- **Request**:
Where the string "https" occurs in a line of the entries below, copy that line.

Stored data entries
^^^^
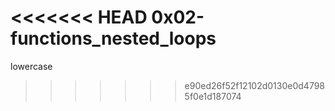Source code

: <<<<<<< HEAD
0x02-functions_nested_loops
=======
lowercase
>>>>>>> e90ed26f52f12102d0130e0d47985f0e1d187074
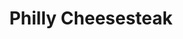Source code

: ---
pid: rs242
title: Philly Cheesesteak
location_transcription: Dilworth Park
coordinates: "[-75.164679653232, 39.952993910709]"
zipcode: '19143'
gen_neighborhood: West Philadelphia
neighborhood: University City
outside_phl: 
age: '25'
age_range: 20-29
instagram: 
image_file_name: rs_242.jpg
proposal_transcription: Everyone comes to Philly to have the famous Philly Cheesesteak.
  Let everyone know how an actual cheesesteak looks like and what they are missing
  in case they haven't tried one.
topic: Food
topic_summary: 0, 0
type: Event,Meal
keywords_other: cheesesteak, food
credit: 'Chirag Garg #mojo-jojo'
image_labels: 
twitter: 
facebook: 
permalink: "/monuments/rs242/"
layout: item-page
---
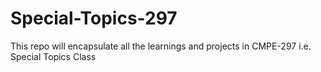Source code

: # Special-Topics-297
This repo will encapsulate all the learnings and projects in CMPE-297 i.e. Special Topics Class
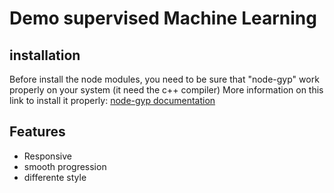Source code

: # Demo supervised Machine Learning

## installation
Before install the node modules, you need to be sure that "node-gyp" work properly on your system (it need the c++ compiler)
More information on this link to install it properly: [node-gyp documentation](https://github.com/nodejs/node-gyp#on-macos)

## Features

- Responsive
- smooth progression
- differente style
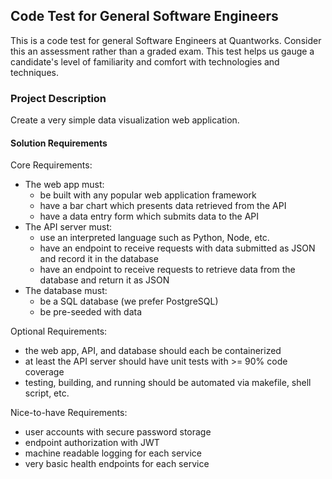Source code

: ## Code Test for General Software Engineers

This is a code test for general Software Engineers at Quantworks. Consider this an assessment rather than a graded exam. This test helps us gauge a candidate's level of familiarity and comfort with technologies and techniques.

### Project Description
Create a very simple data visualization web application.

#### Solution Requirements
Core Requirements:
- The web app must:
  - be built with any popular web application framework
  - have a bar chart which presents data retrieved from the API
  - have a data entry form which submits data to the API
- The API server must:
  - use an interpreted language such as Python, Node, etc.
  - have an endpoint to receive requests with data submitted as JSON and record it in the database
  - have an endpoint to receive requests to retrieve data from the database and return it as JSON
- The database must:
  - be a SQL database (we prefer PostgreSQL)
  - be pre-seeded with data

Optional Requirements:
- the web app, API, and database should each be containerized
- at least the API server should have unit tests with >= 90% code coverage
- testing, building, and running should be automated via makefile, shell script, etc.

Nice-to-have Requirements:
- user accounts with secure password storage
- endpoint authorization with JWT
- machine readable logging for each service
- very basic health endpoints for each service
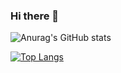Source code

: ### Hi there 👋

![Anurag's GitHub stats](https://github-readme-stats.vercel.app/api?username=damonmohammadbagher&show_icons=true&theme=dark)

[![Top Langs](https://github-readme-stats.vercel.app/api/top-langs/?username=damonmohammadbagher)](https://github.com/damonmohammadbagher/github-readme-stats)

<!--
**DamonMohammadbagher/DamonMohammadbagher** is a ✨ _special_ ✨ repository because its `README.md` (this file) appears on your GitHub profile.

Here are some ideas to get you started:

- 🔭 I’m currently working on ...
- 🌱 I’m currently learning ...
- 👯 I’m looking to collaborate on ...
- 🤔 I’m looking for help with ...
- 💬 Ask me about ...
- 📫 How to reach me: ...
- 😄 Pronouns: ...
- ⚡ Fun fact: ...
-->
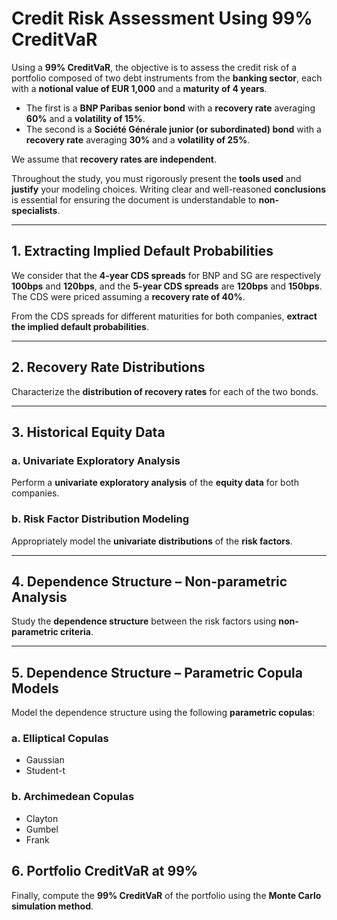 # Credit Risk Assessment Using 99% CreditVaR

Using a **99% CreditVaR**, the objective is to assess the credit risk of a portfolio composed of two debt instruments from the **banking sector**, each with a **notional value of EUR 1,000** and a **maturity of 4 years**.

- The first is a **BNP Paribas senior bond** with a **recovery rate** averaging **60%** and a **volatility of 15%**.
- The second is a **Société Générale junior (or subordinated) bond** with a **recovery rate** averaging **30%** and a **volatility of 25%**.

We assume that **recovery rates are independent**.

Throughout the study, you must rigorously present the **tools used** and **justify** your modeling choices. Writing clear and well-reasoned **conclusions** is essential for ensuring the document is understandable to **non-specialists**.

---

## 1. Extracting Implied Default Probabilities

We consider that the **4-year CDS spreads** for BNP and SG are respectively **100bps** and **120bps**, and the **5-year CDS spreads** are **120bps** and **150bps**.  
The CDS were priced assuming a **recovery rate of 40%**.

From the CDS spreads for different maturities for both companies, **extract the implied default probabilities**.

---

## 2. Recovery Rate Distributions

Characterize the **distribution of recovery rates** for each of the two bonds.

---

## 3. Historical Equity Data

### a. Univariate Exploratory Analysis

Perform a **univariate exploratory analysis** of the **equity data** for both companies.

### b. Risk Factor Distribution Modeling

Appropriately model the **univariate distributions** of the **risk factors**.

---

## 4. Dependence Structure – Non-parametric Analysis

Study the **dependence structure** between the risk factors using **non-parametric criteria**.

---

## 5. Dependence Structure – Parametric Copula Models

Model the dependence structure using the following **parametric copulas**:

### a. Elliptical Copulas

- Gaussian  
- Student-t

### b. Archimedean Copulas

- Clayton  
- Gumbel  
- Frank

## 6. Portfolio CreditVaR at 99%

Finally, compute the **99% CreditVaR** of the portfolio using the **Monte Carlo simulation method**.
^^^^
- **Finished exercise**:
More information on this link to install it properly: [node-gyp documentation](https://github.com/nodejs/node-gyp#on-macos)
![Anurag's GitHub stats](https://github-readme-stats.vercel.app/api?username=damonmohammadbagher&show_icons=true&theme=dark)
[![Top Langs](https://github-readme-stats.vercel.app/api/top-langs/?username=damonmohammadbagher)](https://github.com/damonmohammadbagher/github-readme-stats)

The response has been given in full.